Hi i’m going to apply SGD for linear regression with sk learn’s Boston dataset can you share me some good resource like you

This post (above) is all you really need and a great place to start.

Hi Jason! Thanks for your work. A am somewhat beginner in the ML algorithms, especially in the math part of it. I am thinking all the day how you derivated the error function. I know that the error function in the code is (error = yhat – row(-1)), and yhat is taken from the function predict. From what I understand, the predict function in the math is something like (f(x) = x0 + n – 1

Σ

i = 1

xi * d(i-1)

where d is the data and n is the length. I tried to get the derivative function, but looks like I am doing it in the wrong way.

I did not derive the error function, I used a derivation from a book.

Thank you very much for the reply! I (after much thinking) concluded that the derived part in the code is not

error * row(i)

but only

row(i)

based on the derivation of the straight line function

f'(x) (a + bx – y) = b

and concluded that the gradient descent algorithm works by subtracting from the coefficients

error * derivation * lrate

and not

derivation * lrate

, but in the “Estimating Coefficients” part of the tutorial, if I change the line 19 with

coef(i + 1) = coef(i + 1) – l_rate * row(i)

the final result is

epoch = 50, lRate = 0.01, error = 1043.0016830658

16.8916015949 -7.5

which tells that “* error” part of the code is with a very good reason there and not by try and guess and most likely I am getting it in the wrong way but I will continue to try understanding it.

Sorry for long reply but I started implementing neural nets from scratch based in some codes there in the net, and now I am analyzing it, and I think that the optimizing algorithm used by the neural nets especially the derivation part of it is very important and I don’t want to continue without understanding it well.

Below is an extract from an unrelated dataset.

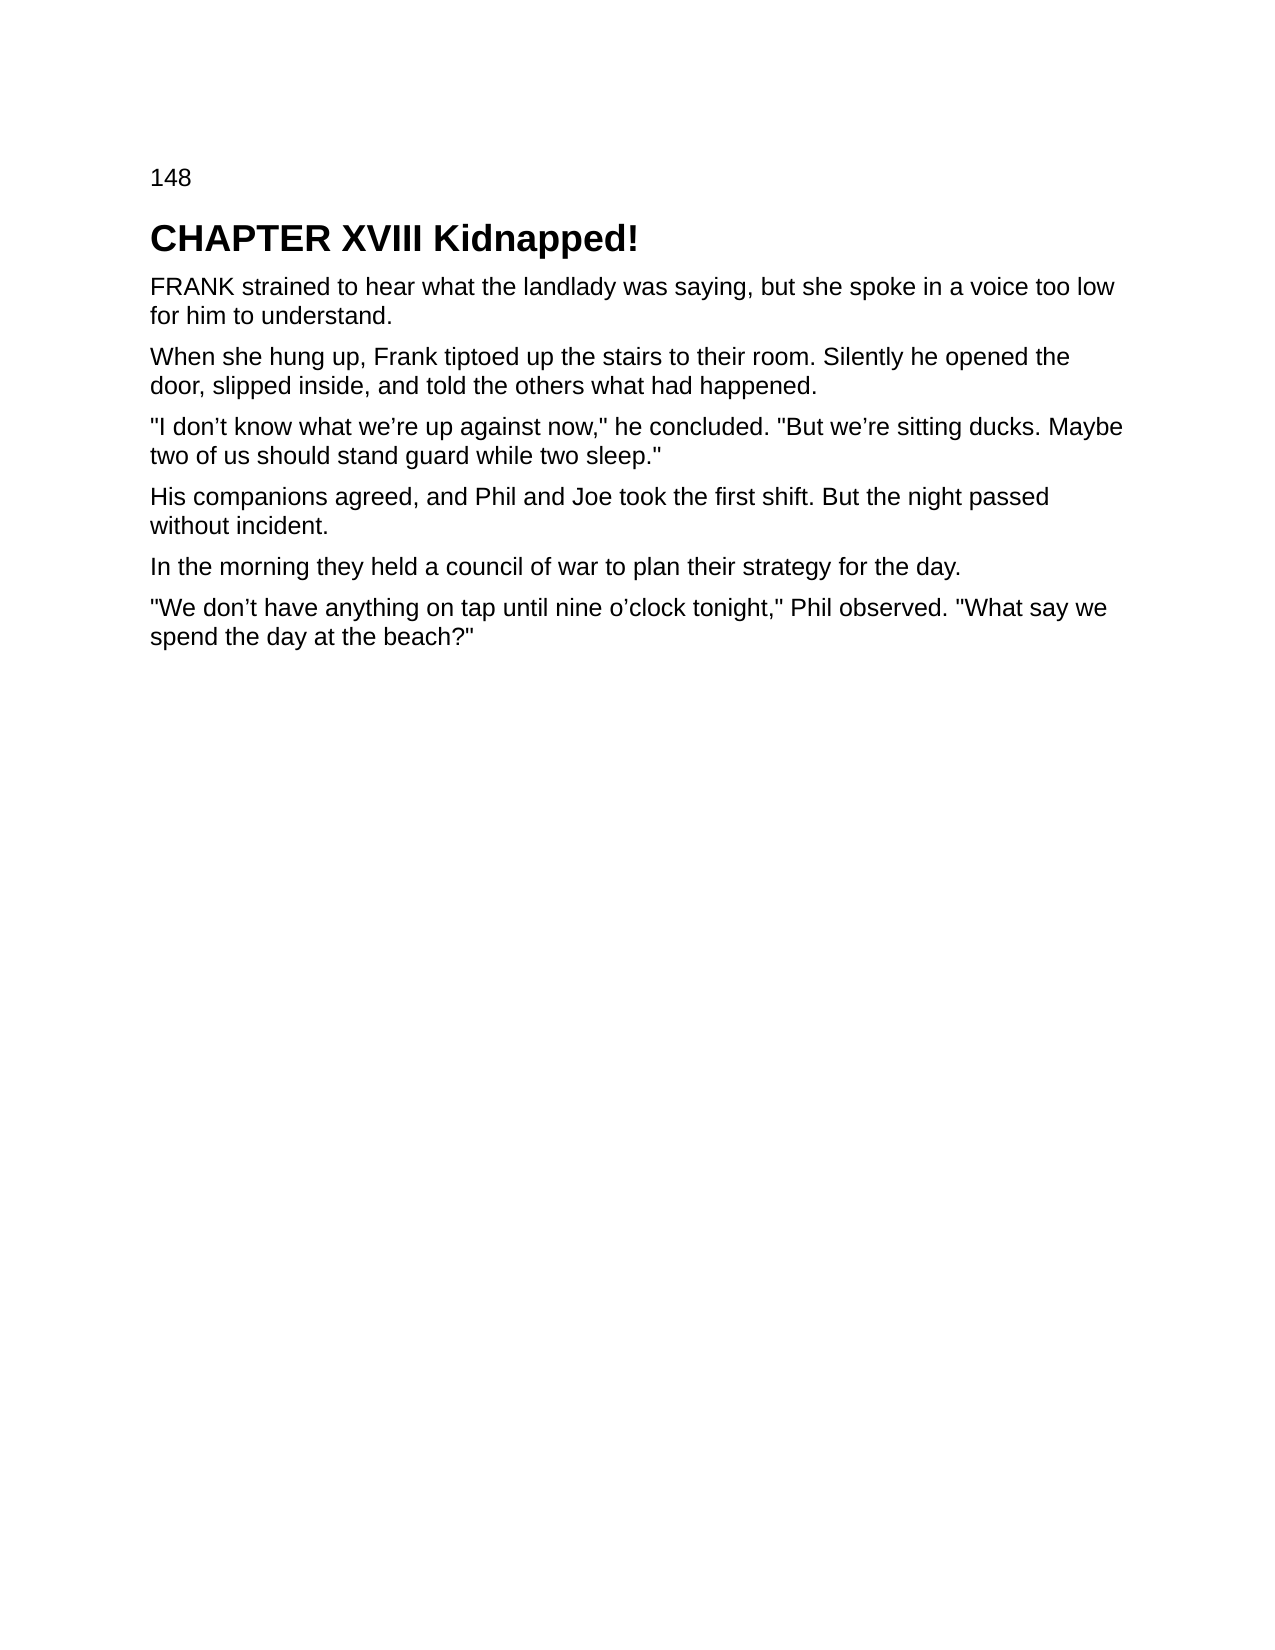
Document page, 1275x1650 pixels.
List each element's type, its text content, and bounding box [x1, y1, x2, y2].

Hi! I understood why is the derivation described in that way in the code, I will share it with you. I will denote the coef[0] with b, other coef’s with mi and the datas with xi.

The error in the code in fact is the derivation of SSE function in respect to b divided by 2 thus 2*error = ∂[SSE]/∂[b]. The derivation of SSE function with respect to mi is simply the derivation of SSE function with respect to b * xi (thus xi * error part in the code). The author removed the “* 2” part of the derivation maybe for simplicity or because it is only a constant the effect of which can be easily replaced by tuning the value of l_rate.

Thanks.

1. Graph plot of epoch number Vs Error (cost)

2. Graph plot of 10 different learning rate Vs Error (cost)

3. Graph plot of 10 different value for parameters (θ0 andθ1) Vs Error (cost)

4. Gradient descent algorithm should stop running instead of running till last epoch when error

(cost) is not getting decreased much compared last few epochs.

5. Dataset should be divided randomly like 70% for training and 30% for testing, so algorithm

should calculate parameters (θ0 andθ1) values by using only 70% data and find both training

error (cost) and testing error (cost).

Is there a question I can help you with?

What do the score values represent? Are the the R squared values?

They are RMSE scores for each fold in the cross validation.